There continues to be pressure on men to be more muscular, more durable, more of everything. Don’t believe me? Take a look at the male cast members of Netflix’s reality show Too Hot to Handle. All of the guys from the first episode are physical carbon-copy replicas of one another. There are no lean bodies, no chubby bodies, just muscular mass that is obtained through hours of exercise (and trust me, there are plenty of clips of the dude’s working out throughout the show).
But for a program designed around the idea of people having lots of sex and being attractive, the lack of different body types sends a strong message to anyone watching the show: you need to be bigger, you need to be more than you are.
That pressure on young men isn’t coming just from sleazy reality television either. Look at Thor’s transformation in Avengers: Endgame. He was the strongest Avenger throughout the entire movie franchise (until Captain Marvel arrived on the scene). After the devastation of losing the first fight against Thanos, he succumbs to drinking alcohol, sitting on his couch playing Fortnite, and seemingly no longer taking care of his body.
Instead of showing empathy, audiences are directed to laugh at him and his struggles. Thankfully some actors are beginning to recognize how their superhuman bodies are affecting society. Take Kumail Nanjiani, for example, star of The Big Sick and the upcoming Eternals film. He posted a shirtless picture of himself with the following caption: “I found out a year ago I was going to be in Marvel’s Eternals and decided I wanted to transform how I looked.

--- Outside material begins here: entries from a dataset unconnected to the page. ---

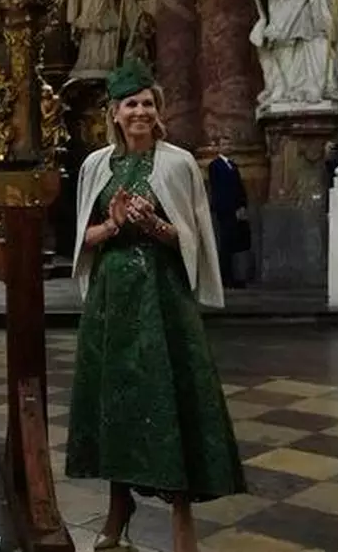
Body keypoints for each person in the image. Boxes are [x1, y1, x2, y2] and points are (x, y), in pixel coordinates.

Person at [66, 60, 246, 552]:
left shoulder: (178, 163)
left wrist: (157, 228)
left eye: (149, 103)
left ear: (158, 111)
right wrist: (115, 224)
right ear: (115, 114)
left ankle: (182, 520)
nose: (141, 111)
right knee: (118, 400)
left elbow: (194, 236)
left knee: (170, 399)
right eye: (132, 104)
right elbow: (85, 237)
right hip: (112, 303)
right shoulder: (94, 166)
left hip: (163, 300)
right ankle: (117, 509)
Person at [207, 135, 251, 288]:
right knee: (225, 244)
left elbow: (238, 187)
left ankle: (235, 276)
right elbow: (219, 190)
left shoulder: (232, 165)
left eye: (229, 144)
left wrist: (242, 205)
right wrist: (229, 207)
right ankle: (226, 278)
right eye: (224, 144)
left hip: (236, 210)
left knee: (234, 245)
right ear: (218, 147)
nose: (227, 147)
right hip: (225, 210)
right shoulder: (215, 165)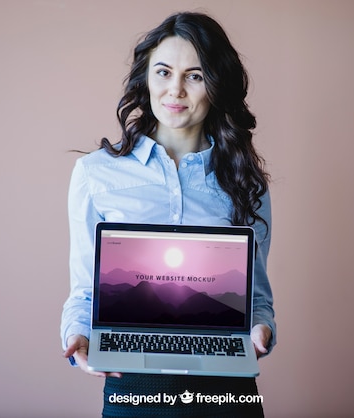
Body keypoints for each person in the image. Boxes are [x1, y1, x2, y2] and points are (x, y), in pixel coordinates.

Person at [61, 12, 276, 417]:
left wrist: (261, 327)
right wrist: (78, 337)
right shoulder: (95, 174)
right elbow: (83, 289)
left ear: (216, 85)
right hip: (134, 387)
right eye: (163, 72)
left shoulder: (246, 182)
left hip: (226, 392)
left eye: (194, 76)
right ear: (146, 78)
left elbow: (257, 298)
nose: (174, 90)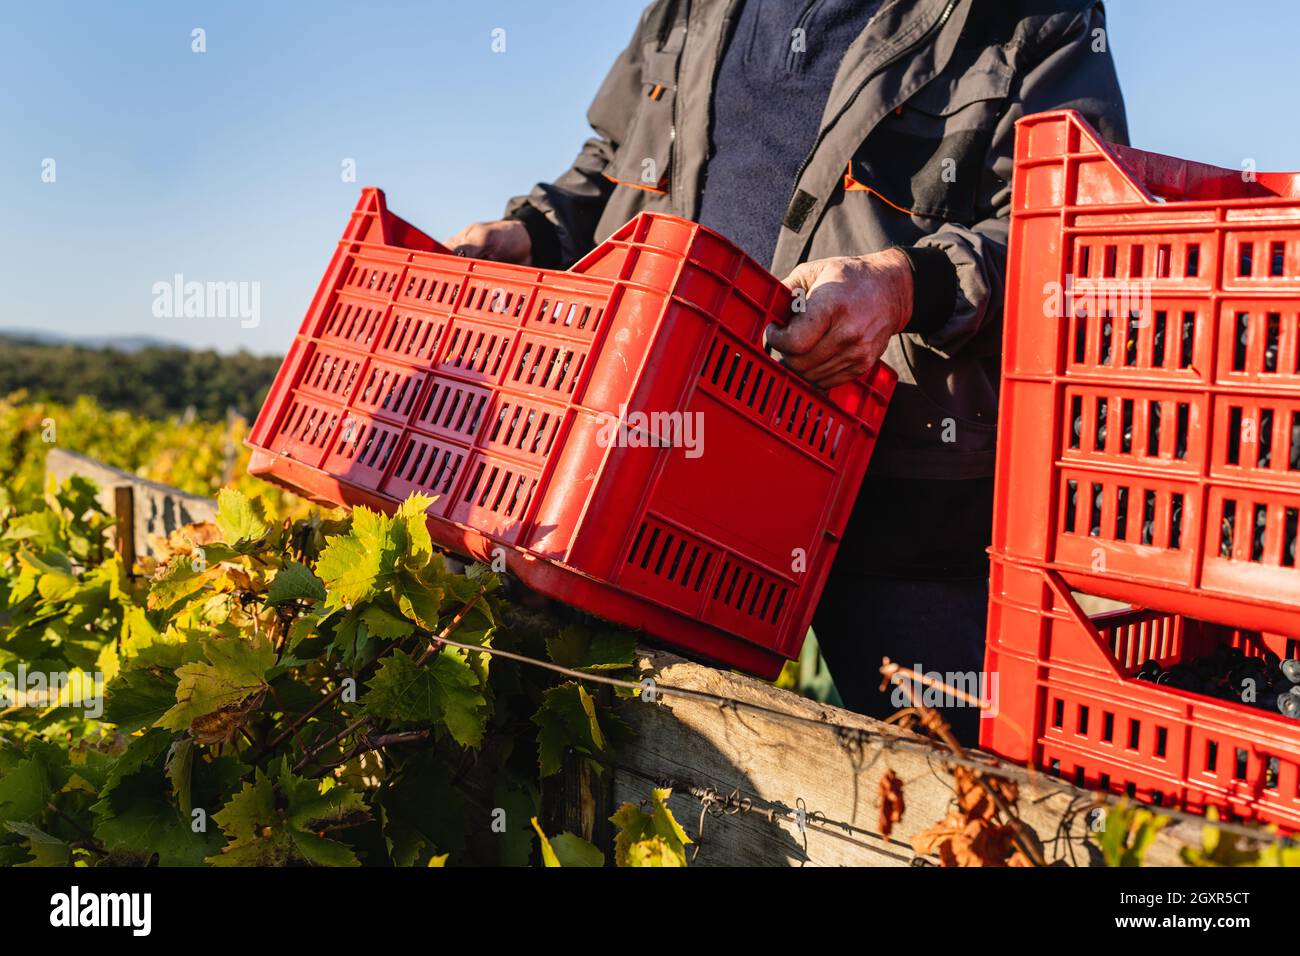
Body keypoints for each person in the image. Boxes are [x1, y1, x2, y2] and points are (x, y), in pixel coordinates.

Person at [447, 0, 1127, 743]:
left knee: (944, 791)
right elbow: (610, 164)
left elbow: (1074, 224)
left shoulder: (1028, 15)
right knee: (601, 760)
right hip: (657, 482)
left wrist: (908, 285)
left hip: (894, 500)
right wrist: (535, 227)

I would not have been able to do this if I didn’t have a full year with the best trainers and nutritionists paid for by the biggest studio in the world. I’m glad I look like this, but I also understand why I never did before. It would have been impossible without these resources and time.” Nanjiani’s post is a reality check for those who believe that anyone can attain the perfect body by themselves. It took Nanjiani a small militia of folks helping with his diet, exercise, and lifestyle to build that kind of muscle. Most people do not have the money or the luxury for such a thing.
I’d love to tell you that I absorbed all of Nanjiani’s lessons, but that’s simply not true. I still sometimes stare at myself in the mirror, wondering where my abs have gone or why I don’t feel comfortable wearing a sleeveless t-shirt. My body still isn’t where I want it to be, and to be honest; it may never be.
The problem isn’t that we have body image issues; men already know that’s true. The point is that men don’t know how to talk about body image issues. Instead of discussion and honesty, we take our frustrations out on our bodies through dangerous workout routines and unhealthy dieting. Terms like “Manorexia” or even “Bigorexia” tend to shine a more innocent light on a severe illness that allows men to continue avoiding conversations about how they feel.
Talking about insecurities continues to be a theme for my writing because without starting the conversation about our truths as men, we will continue to struggle in silence. No one deserves that.